### Exercise objective:
Put the lines of the material from the line holding "The system successfully" through the end of the material, inclusive, into a JSON list of strings, one string per line, with blank lines omitted.

### Supplied material:

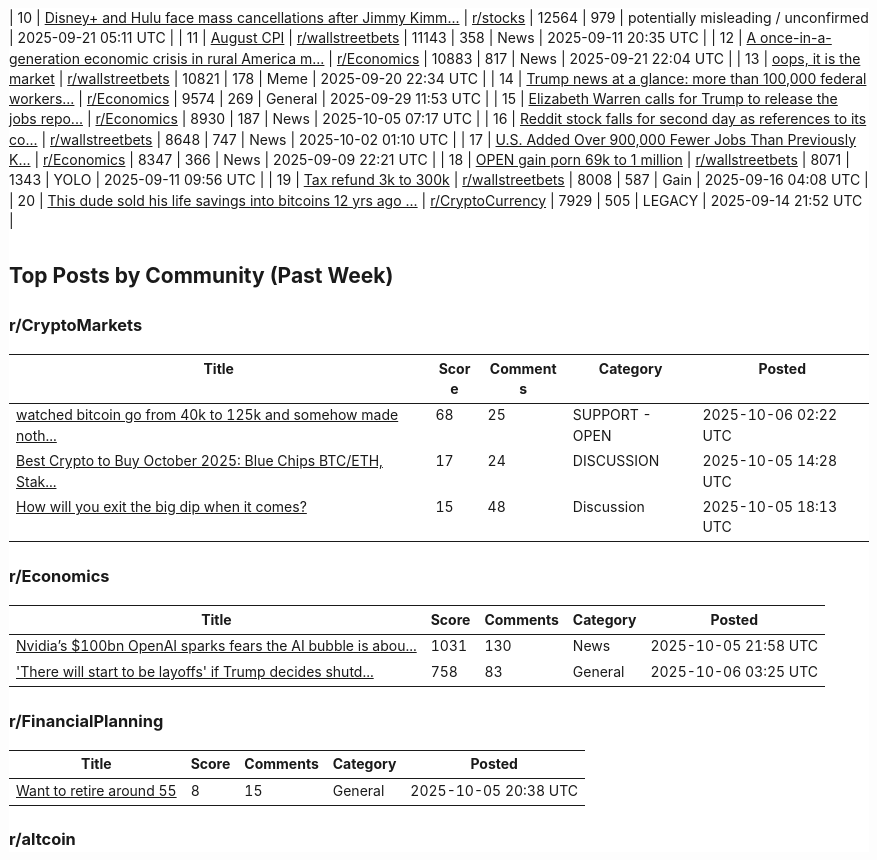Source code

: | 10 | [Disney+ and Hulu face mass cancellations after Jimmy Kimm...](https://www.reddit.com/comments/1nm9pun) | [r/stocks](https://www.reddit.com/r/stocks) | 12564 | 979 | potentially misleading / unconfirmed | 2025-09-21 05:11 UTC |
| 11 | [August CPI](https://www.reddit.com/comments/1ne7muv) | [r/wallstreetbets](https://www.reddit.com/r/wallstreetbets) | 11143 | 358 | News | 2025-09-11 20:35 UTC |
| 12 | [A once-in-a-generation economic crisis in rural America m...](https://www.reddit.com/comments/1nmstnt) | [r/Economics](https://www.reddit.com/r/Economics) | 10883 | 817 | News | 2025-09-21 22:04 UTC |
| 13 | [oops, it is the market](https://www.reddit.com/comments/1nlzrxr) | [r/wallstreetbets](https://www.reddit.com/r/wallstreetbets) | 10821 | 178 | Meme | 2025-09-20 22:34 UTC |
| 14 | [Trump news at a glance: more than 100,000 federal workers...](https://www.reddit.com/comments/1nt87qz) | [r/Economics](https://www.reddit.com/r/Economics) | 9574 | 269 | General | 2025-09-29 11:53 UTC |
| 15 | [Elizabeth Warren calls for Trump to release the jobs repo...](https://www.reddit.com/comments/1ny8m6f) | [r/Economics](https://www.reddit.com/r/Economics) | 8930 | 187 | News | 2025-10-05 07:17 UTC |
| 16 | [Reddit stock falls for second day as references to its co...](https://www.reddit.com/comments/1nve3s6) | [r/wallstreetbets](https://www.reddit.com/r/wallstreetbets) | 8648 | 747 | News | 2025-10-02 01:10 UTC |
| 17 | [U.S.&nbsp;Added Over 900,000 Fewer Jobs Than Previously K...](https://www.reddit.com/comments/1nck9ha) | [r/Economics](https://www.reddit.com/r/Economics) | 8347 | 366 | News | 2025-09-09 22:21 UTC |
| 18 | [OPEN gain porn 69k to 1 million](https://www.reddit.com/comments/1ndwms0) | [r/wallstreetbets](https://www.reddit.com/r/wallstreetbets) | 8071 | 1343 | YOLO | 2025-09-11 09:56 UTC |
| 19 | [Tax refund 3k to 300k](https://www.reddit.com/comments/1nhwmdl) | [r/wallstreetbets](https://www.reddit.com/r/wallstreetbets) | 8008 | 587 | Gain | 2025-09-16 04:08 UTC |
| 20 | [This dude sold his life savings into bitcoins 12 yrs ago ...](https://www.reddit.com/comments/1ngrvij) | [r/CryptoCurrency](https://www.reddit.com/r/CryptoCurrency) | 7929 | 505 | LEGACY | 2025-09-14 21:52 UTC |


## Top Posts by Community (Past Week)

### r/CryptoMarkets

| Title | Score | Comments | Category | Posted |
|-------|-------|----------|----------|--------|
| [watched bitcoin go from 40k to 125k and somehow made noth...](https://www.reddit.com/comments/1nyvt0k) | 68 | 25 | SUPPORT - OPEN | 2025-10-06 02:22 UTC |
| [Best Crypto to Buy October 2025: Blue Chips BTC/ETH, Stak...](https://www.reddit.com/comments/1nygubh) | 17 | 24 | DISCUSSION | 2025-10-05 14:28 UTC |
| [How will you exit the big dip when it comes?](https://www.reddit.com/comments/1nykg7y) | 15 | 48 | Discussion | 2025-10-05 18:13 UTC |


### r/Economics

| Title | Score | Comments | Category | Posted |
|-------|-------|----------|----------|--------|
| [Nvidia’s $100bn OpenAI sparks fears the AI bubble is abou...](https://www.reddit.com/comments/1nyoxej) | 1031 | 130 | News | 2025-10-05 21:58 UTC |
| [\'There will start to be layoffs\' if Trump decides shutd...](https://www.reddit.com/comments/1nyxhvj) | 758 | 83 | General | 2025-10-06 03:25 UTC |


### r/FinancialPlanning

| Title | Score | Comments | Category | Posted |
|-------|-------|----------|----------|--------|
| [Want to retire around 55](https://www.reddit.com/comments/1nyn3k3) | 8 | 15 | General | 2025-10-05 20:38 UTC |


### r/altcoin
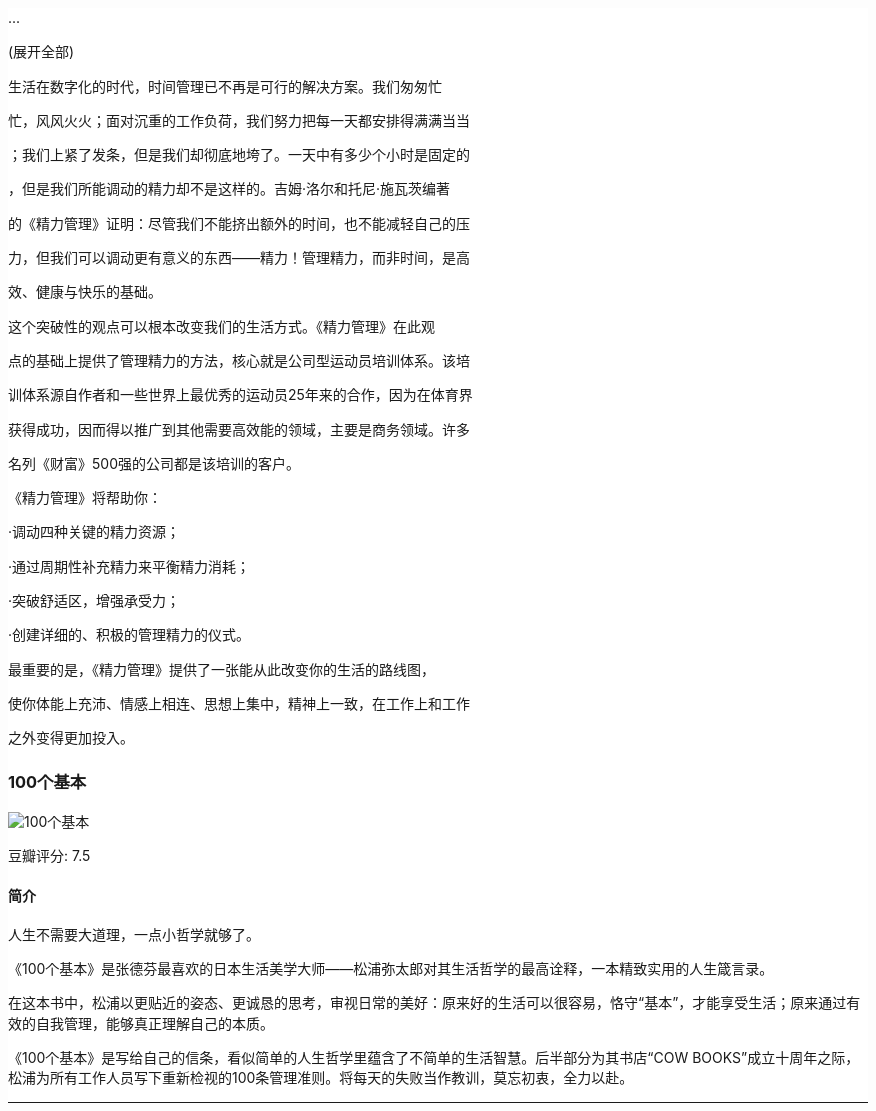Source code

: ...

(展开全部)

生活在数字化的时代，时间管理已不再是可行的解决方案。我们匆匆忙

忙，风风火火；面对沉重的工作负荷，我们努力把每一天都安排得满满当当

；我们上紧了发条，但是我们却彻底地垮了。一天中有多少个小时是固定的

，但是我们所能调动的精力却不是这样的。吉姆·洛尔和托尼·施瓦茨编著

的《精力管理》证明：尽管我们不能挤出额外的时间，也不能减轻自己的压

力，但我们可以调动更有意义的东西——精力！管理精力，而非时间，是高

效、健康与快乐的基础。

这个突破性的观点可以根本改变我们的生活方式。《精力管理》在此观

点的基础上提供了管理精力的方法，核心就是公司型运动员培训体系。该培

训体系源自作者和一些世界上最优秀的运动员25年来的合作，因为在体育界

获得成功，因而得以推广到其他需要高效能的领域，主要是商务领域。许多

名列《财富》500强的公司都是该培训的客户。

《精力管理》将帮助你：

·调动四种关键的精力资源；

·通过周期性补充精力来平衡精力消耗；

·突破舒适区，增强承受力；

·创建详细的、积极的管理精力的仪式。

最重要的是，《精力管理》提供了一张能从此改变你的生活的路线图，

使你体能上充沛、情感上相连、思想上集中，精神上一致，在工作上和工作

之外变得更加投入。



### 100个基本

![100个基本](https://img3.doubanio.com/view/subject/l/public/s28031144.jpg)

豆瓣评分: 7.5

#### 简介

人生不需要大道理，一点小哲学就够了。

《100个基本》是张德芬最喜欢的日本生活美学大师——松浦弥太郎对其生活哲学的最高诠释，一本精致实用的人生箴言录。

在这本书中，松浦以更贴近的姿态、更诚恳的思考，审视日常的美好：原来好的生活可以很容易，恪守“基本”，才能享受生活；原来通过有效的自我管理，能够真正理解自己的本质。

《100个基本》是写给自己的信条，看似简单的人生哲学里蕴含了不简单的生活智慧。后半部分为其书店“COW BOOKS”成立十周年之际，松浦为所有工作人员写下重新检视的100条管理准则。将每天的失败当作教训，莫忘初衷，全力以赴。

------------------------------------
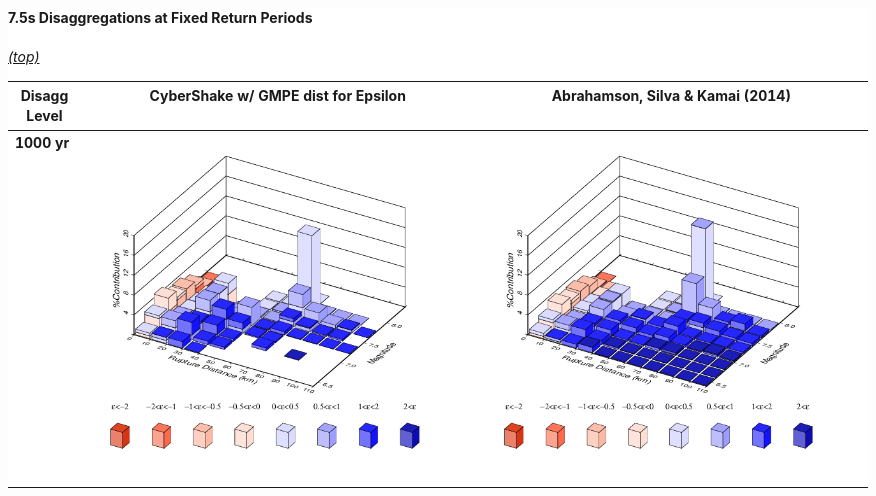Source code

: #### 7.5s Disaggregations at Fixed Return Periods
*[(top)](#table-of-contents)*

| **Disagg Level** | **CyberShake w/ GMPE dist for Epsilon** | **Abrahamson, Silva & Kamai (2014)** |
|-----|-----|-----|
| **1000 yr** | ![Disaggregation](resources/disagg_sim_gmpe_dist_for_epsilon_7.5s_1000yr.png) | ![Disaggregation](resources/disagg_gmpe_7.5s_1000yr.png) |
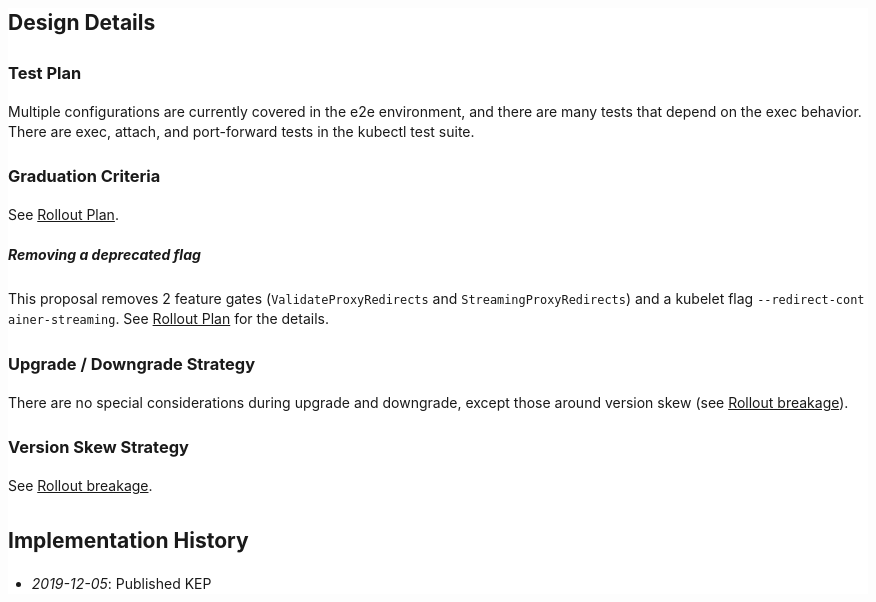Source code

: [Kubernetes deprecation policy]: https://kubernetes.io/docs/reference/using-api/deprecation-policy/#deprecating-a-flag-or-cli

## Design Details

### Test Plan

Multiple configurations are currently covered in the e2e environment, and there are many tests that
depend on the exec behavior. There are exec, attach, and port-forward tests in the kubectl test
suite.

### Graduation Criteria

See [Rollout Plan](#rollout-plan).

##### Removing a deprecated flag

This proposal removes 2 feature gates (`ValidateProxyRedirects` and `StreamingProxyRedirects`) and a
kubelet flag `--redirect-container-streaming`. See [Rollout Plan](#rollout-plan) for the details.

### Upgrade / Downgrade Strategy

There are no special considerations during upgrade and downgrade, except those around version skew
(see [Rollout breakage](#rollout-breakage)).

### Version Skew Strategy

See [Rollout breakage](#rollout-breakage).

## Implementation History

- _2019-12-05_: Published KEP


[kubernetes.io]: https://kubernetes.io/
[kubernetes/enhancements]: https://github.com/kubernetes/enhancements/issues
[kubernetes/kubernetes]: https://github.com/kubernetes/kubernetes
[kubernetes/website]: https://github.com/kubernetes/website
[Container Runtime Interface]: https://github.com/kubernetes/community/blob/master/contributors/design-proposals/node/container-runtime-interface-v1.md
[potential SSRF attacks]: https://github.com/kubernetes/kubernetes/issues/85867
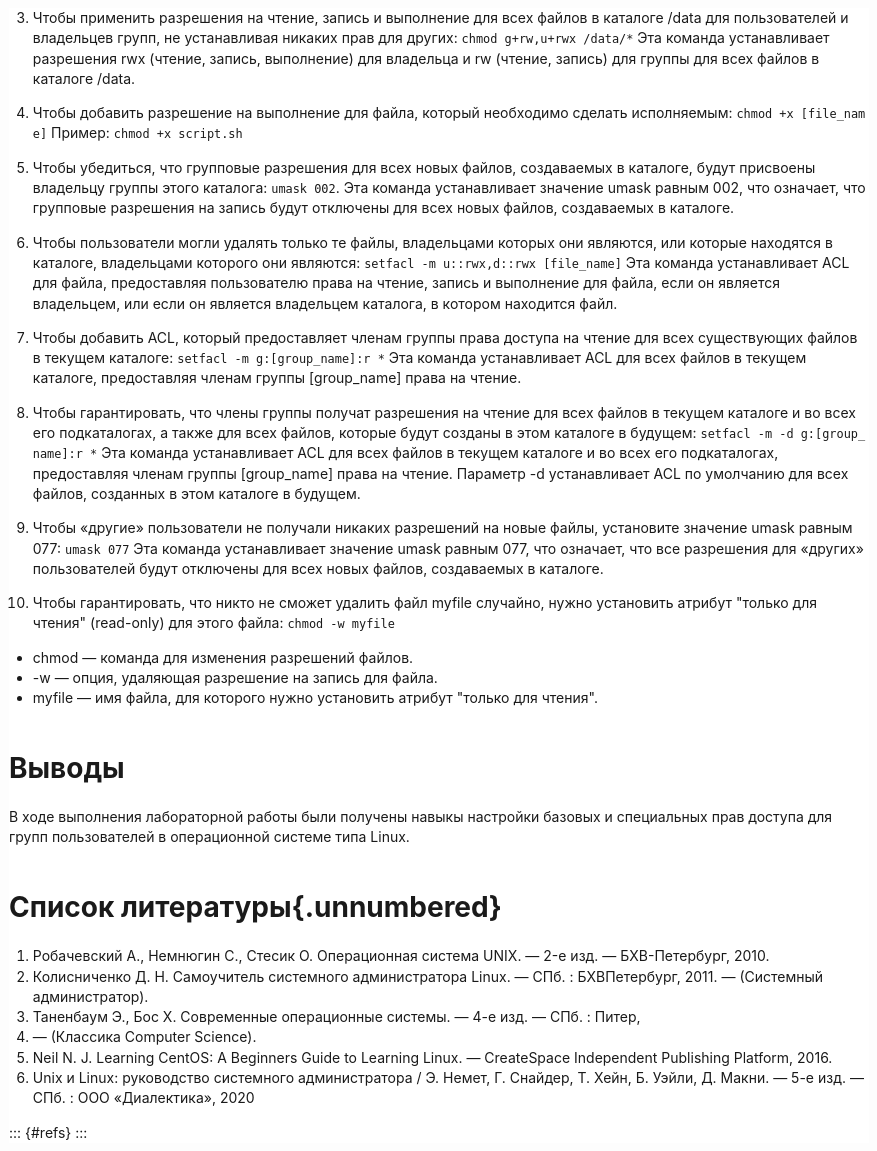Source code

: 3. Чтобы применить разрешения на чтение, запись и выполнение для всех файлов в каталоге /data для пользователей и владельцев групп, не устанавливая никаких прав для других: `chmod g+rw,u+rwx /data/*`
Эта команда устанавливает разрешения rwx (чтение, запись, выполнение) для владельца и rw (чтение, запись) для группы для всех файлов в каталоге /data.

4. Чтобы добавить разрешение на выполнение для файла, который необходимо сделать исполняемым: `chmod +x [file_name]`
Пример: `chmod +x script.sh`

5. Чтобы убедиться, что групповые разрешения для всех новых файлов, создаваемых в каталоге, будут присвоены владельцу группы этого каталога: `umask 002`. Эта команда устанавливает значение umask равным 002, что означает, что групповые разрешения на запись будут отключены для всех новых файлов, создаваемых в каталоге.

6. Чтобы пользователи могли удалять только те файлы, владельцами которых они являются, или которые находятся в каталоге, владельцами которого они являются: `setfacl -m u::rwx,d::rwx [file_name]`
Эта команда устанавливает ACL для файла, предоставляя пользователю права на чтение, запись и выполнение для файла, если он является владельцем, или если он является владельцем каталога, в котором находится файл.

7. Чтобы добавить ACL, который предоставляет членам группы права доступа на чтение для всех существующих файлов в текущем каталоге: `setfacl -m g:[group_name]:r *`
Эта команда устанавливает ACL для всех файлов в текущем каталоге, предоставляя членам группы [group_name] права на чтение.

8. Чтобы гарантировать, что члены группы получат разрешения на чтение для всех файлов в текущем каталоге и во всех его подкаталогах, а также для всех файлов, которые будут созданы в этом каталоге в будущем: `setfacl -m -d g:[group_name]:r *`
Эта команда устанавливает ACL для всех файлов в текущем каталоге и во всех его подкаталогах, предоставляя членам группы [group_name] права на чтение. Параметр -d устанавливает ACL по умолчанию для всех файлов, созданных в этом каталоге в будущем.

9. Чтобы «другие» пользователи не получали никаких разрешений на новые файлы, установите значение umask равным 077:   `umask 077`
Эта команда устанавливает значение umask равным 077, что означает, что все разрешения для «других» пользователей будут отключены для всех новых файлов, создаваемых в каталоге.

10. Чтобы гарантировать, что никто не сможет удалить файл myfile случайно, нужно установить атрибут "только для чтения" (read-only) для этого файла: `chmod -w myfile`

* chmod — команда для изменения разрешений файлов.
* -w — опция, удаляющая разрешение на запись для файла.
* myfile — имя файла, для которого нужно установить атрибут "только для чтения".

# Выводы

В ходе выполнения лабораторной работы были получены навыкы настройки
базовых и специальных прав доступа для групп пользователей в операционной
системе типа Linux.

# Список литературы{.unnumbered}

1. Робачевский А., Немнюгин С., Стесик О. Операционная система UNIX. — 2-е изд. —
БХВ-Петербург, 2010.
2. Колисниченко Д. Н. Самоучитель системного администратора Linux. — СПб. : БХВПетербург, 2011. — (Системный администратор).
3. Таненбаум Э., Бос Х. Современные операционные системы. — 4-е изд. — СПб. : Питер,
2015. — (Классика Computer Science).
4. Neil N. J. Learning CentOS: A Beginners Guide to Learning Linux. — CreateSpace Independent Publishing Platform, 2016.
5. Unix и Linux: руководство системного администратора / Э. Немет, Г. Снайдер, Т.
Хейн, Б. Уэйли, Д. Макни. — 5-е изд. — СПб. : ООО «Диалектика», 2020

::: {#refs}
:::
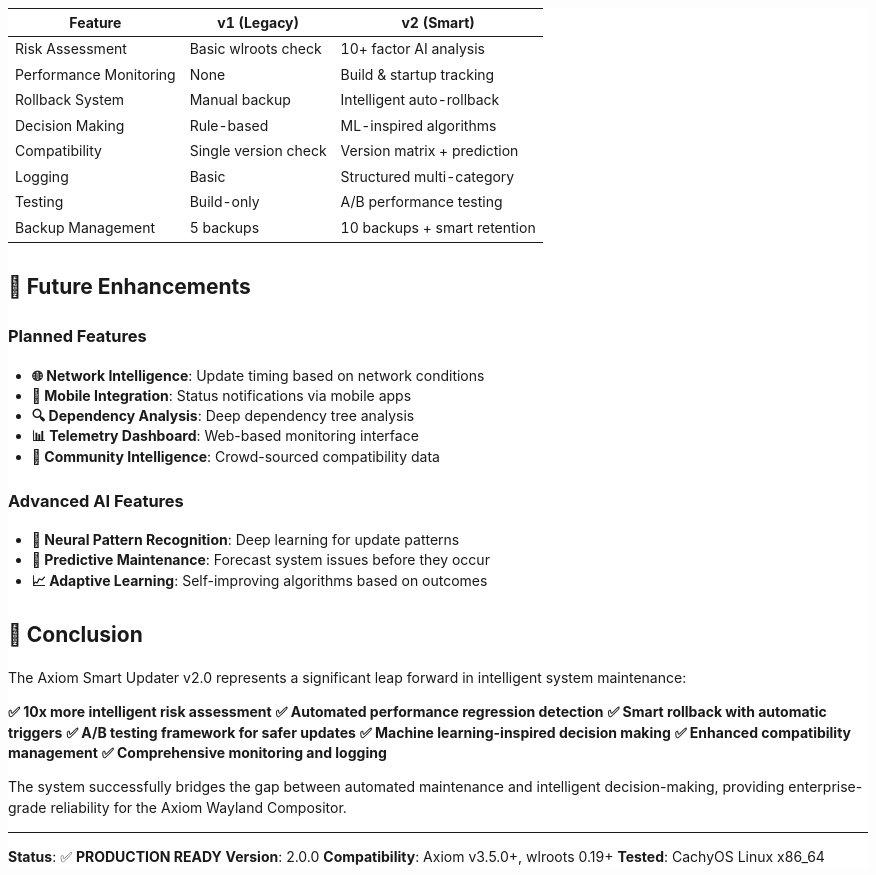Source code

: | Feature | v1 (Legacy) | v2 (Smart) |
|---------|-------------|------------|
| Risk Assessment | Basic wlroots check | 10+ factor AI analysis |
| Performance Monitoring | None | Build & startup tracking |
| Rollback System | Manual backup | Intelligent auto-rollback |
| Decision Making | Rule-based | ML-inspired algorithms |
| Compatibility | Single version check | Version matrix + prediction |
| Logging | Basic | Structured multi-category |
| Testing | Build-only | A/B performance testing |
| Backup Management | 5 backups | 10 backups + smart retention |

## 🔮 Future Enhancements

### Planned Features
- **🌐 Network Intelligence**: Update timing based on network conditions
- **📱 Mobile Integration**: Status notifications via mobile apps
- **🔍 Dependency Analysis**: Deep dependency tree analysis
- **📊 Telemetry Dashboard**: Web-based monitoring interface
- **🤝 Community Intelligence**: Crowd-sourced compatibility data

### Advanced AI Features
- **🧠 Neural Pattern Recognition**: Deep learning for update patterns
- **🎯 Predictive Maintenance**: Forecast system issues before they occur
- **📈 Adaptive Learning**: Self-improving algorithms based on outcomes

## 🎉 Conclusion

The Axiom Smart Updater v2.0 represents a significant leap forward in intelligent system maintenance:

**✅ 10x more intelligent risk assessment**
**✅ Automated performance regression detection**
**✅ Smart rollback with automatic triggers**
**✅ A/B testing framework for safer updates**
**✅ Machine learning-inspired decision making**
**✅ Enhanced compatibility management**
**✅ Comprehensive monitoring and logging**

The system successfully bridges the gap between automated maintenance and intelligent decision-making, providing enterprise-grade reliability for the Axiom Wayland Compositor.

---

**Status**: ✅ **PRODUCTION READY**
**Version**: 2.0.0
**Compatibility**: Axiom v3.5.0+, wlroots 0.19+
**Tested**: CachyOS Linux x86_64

### Answer space:
[
  "The system successfully bridges the gap between automated maintenance and intelligent decision-making, providing enterprise-grade reliability for the Axiom Wayland Compositor.",
  "---",
  "**Status**: ✅ **PRODUCTION READY**",
  "**Version**: 2.0.0",
  "**Compatibility**: Axiom v3.5.0+, wlroots 0.19+",
  "**Tested**: CachyOS Linux x86_64"
]